(Extracted text Opens)

Convergence of Public and Private Sector Goals to Build a Better World: From CSR to Embedding Societal Needs into Business

Several emerging resource constraints-especially related to food, water and energy represent unparalleled threats to the economic and social wellbeing of all countries and many companies.
This post was published on the now-closed HuffPost Contributor platform. Contributors control their own work and posted freely to our site. If you need to flag this entry as abusive, send us an email.

While the financial markets remain unstable, hunger persists, the environment deteriorates and inequalities grow, a quiet transformation is underway in how business and government see their respective roles. In two recent meetings I experienced how business is reaching out to government to address major development challenges through new business models; and government is reaching out to business to promote corporate profitability through new development models.

(Extracted text Closes)

## Tasks and exercises
a) Quote the article on public and private sector goals word for word, everything from "Convergence of Public" down to "and many companies.".
b) Continue the article on how business and government see their roles, picking up after its last sentence.
You won't need the records for this.

(Supplied entries Opens)

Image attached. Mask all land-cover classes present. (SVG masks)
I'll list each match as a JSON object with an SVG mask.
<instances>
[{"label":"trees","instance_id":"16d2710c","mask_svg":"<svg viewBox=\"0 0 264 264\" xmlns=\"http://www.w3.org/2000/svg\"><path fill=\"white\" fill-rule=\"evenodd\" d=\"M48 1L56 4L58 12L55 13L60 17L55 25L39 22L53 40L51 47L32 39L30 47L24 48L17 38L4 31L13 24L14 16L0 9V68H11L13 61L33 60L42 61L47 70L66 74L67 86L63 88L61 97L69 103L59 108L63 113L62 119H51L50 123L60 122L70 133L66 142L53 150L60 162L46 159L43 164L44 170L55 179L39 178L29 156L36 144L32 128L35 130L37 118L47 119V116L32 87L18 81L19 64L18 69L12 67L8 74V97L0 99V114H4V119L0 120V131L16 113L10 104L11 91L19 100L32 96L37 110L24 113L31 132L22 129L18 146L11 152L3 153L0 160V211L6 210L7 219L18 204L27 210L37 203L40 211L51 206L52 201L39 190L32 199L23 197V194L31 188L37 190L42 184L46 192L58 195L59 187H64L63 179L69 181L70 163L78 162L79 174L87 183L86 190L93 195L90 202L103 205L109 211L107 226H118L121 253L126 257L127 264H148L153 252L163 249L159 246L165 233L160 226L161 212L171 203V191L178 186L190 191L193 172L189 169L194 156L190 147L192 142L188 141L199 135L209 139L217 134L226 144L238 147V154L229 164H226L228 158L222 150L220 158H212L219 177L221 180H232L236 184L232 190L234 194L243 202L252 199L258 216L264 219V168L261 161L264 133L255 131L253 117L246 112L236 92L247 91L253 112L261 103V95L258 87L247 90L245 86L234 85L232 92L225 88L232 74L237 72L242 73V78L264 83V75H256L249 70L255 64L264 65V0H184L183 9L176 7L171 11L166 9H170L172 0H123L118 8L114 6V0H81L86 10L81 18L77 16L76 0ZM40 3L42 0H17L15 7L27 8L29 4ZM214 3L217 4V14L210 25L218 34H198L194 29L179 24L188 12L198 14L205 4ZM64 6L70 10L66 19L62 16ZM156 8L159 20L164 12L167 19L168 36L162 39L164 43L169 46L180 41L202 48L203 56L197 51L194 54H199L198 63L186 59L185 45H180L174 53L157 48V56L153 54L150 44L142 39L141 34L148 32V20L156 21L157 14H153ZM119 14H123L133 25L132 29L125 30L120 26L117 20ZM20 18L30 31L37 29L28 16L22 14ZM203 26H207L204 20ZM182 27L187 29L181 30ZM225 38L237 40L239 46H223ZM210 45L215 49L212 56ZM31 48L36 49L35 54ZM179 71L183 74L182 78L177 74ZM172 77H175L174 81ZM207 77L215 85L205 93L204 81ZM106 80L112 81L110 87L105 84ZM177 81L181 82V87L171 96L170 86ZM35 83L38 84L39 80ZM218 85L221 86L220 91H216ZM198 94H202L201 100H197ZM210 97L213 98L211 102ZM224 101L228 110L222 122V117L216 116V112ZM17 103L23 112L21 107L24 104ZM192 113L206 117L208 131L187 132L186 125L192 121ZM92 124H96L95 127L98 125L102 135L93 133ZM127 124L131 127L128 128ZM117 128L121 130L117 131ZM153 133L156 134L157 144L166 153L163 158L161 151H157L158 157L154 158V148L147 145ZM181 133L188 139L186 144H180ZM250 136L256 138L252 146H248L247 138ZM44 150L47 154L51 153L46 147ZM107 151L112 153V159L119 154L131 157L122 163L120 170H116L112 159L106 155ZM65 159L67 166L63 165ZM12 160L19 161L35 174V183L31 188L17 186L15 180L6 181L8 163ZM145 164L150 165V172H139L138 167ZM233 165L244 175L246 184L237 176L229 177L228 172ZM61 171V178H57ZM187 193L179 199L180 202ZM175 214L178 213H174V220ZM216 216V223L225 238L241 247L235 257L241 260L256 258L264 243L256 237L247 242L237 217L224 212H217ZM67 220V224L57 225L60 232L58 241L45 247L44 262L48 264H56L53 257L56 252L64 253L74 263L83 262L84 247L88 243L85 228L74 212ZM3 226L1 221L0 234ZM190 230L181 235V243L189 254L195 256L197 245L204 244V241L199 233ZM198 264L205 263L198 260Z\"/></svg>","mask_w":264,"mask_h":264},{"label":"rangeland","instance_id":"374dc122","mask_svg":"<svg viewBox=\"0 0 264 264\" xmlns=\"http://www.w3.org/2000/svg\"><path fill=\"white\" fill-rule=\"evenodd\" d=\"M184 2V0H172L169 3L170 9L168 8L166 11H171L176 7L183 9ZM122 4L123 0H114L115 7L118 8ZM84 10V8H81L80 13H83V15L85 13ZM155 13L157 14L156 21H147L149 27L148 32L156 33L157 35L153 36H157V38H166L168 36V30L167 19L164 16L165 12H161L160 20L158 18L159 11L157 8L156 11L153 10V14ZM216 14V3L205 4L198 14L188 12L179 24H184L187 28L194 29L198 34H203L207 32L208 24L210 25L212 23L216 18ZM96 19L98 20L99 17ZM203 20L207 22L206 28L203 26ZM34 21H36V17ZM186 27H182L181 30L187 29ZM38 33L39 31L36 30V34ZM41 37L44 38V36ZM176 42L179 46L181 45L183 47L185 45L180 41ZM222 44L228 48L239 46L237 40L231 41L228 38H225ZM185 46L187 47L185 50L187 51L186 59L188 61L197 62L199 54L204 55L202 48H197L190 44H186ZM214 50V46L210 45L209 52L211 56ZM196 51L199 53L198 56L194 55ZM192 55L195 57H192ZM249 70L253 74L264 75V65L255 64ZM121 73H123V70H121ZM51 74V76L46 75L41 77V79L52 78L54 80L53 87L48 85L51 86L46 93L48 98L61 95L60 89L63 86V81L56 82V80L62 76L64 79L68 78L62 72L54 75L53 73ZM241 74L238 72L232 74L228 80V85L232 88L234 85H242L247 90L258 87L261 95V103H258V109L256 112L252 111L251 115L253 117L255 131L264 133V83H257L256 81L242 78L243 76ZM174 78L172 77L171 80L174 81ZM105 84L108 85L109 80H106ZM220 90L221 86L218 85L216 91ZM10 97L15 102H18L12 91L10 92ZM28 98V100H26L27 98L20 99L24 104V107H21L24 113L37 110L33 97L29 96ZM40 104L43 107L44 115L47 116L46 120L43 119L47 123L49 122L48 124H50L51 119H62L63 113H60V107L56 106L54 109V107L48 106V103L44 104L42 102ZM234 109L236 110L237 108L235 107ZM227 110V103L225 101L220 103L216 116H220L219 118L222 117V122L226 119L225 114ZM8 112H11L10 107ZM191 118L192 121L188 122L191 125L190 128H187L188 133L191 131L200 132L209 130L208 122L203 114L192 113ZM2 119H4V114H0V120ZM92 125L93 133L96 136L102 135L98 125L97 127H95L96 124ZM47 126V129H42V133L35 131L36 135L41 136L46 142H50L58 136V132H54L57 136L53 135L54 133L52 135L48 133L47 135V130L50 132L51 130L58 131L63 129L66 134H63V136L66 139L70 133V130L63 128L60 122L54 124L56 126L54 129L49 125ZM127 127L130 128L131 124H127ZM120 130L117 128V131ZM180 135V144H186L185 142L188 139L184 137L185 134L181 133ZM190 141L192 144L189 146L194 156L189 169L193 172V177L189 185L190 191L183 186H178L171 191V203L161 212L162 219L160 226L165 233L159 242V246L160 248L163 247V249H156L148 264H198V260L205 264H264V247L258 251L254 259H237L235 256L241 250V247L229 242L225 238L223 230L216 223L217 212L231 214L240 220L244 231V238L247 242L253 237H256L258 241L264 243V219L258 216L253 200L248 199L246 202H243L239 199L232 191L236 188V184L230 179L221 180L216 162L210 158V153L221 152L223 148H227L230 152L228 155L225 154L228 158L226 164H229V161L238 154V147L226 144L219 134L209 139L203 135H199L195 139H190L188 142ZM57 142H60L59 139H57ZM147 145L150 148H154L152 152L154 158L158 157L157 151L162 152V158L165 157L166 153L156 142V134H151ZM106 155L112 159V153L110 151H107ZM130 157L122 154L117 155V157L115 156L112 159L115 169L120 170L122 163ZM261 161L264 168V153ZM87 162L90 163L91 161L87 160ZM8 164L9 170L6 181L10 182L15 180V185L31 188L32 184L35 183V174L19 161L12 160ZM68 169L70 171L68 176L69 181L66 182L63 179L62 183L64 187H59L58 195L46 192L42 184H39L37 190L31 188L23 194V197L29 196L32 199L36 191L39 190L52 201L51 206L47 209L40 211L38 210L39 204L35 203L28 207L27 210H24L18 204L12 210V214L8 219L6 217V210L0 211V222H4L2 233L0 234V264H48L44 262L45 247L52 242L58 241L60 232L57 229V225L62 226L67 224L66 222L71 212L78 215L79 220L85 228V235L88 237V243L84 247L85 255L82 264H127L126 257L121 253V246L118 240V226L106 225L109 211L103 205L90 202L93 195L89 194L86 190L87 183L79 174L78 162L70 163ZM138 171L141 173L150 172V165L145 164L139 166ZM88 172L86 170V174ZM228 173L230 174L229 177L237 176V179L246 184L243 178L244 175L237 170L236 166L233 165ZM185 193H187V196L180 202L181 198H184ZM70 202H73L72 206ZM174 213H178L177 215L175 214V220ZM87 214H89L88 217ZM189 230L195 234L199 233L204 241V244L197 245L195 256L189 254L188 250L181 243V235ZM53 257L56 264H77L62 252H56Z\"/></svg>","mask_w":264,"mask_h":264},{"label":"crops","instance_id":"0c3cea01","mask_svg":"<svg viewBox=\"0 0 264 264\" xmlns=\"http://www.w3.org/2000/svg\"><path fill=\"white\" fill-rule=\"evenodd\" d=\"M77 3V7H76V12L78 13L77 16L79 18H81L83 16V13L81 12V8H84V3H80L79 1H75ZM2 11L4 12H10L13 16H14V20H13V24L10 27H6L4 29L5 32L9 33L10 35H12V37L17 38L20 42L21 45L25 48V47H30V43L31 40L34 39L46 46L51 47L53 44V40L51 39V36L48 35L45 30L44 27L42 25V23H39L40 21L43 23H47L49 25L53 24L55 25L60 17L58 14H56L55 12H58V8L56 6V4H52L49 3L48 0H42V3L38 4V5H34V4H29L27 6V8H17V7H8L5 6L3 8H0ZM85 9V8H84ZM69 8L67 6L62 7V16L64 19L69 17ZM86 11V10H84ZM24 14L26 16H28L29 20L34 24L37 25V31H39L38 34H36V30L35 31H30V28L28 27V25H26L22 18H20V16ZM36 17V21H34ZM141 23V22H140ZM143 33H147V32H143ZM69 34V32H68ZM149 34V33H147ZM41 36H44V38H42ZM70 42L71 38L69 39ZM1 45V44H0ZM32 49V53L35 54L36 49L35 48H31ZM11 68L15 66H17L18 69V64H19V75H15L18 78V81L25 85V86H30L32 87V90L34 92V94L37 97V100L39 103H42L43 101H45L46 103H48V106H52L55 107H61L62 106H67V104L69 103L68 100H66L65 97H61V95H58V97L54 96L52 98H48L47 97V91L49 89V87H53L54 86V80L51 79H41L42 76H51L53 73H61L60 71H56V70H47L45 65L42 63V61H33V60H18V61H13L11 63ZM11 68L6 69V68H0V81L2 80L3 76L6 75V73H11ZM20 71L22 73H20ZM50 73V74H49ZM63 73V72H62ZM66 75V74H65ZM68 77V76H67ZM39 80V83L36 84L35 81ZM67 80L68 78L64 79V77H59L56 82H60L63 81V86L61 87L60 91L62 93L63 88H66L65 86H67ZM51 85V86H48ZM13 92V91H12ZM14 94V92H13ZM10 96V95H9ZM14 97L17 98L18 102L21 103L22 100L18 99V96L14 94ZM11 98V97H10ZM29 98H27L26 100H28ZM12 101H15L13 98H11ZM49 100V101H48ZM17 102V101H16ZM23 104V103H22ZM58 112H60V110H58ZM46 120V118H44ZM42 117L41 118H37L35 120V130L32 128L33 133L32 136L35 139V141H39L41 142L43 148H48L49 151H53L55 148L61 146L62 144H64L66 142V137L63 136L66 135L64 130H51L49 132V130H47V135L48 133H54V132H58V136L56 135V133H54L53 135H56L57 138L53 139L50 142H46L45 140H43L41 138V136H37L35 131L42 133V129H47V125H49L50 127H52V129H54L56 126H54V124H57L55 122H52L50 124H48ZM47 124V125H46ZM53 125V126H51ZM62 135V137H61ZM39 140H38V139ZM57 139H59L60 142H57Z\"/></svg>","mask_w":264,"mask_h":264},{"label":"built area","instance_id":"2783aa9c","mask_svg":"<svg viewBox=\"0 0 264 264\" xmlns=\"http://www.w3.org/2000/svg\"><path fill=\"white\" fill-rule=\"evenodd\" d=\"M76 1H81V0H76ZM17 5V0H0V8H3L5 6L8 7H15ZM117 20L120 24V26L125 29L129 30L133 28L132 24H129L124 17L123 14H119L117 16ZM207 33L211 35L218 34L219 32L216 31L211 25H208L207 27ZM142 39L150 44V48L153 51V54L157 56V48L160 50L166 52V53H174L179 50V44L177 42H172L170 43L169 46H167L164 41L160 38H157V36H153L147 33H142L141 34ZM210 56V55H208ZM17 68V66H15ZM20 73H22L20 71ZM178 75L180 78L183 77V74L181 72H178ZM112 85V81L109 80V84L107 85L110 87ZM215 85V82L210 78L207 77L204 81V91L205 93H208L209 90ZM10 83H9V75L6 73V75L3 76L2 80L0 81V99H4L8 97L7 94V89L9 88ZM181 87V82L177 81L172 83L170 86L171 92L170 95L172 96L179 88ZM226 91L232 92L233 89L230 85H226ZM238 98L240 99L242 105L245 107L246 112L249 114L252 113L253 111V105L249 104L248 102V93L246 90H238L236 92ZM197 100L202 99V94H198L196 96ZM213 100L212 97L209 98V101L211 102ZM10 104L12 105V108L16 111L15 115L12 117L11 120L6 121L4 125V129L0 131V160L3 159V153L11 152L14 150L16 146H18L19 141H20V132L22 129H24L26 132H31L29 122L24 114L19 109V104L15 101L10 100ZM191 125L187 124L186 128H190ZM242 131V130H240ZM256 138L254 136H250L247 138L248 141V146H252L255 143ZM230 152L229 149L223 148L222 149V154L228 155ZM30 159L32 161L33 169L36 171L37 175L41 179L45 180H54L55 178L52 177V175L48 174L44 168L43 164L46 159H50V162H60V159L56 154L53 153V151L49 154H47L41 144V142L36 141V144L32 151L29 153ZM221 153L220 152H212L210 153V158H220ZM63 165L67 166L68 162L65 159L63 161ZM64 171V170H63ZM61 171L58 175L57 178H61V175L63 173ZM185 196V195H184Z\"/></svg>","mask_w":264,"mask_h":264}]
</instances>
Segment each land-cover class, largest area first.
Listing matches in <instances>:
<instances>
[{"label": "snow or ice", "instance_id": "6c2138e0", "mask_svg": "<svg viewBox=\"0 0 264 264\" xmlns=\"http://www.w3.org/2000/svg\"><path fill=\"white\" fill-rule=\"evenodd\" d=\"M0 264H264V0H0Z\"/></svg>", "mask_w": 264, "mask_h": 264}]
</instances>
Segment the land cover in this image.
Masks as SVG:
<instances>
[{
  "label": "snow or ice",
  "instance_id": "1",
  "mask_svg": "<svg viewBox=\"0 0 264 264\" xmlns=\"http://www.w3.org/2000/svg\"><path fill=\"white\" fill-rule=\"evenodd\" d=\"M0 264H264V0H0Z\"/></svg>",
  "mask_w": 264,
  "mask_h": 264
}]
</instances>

(Supplied entries Closes)

## Answers below
a)
Convergence of Public and Private Sector Goals to Build a Better World: From CSR to Embedding Societal Needs into Business

Several emerging resource constraints-especially related to food, water and energy represent unparalleled threats to the economic and social wellbeing of all countries and many companies.

b)
The UBS Q series Innovation meeting hosted in Bloomberg's headquarters in New York featured major investors led by UBS and BlackRock, business guru Professor Michael Porter (known for his seminal work in Creating Shared Value), corporate sustainability leaders from the worlds of IT, food and agriculture, and infrastructure. Most accepted Professor Porter's notion that Corporate Social Responsibility (CSR) approaches had run their course and that the next major transformation involved business embedding core sustainability goals related to resource scarcity, human capital and diversity into the very fabric of how they worked. By doing so, many expressed the view that that they would reduce risks, open their doors to innovative ways of developing new products in new markets, attract the best and most talented employees and critically, add value to their financial bottom-line.

Paul Donovan and Julie Hudson from UBS drew from their recent book, "From Red to Green" in focusing our minds on the twin credit crises we face: a financial and an environmental one. They stress the urgency to address both together and with a Malthusian tone, warned that for the first time in human history we are facing very real environmental constraints. Business and human survival are at risk.

A day later USAID hosted their 10 year celebration of partnerships for development in the Ronald Reagan building in Washington D.C. In a major speech on future directions in foreign aid USAID Administrator Rajiv Shah highlighted the need to move more swiftly towards private-public partnerships involving U.S. corporations and local businesses in developing countries and address unmet development needs within innovative business models.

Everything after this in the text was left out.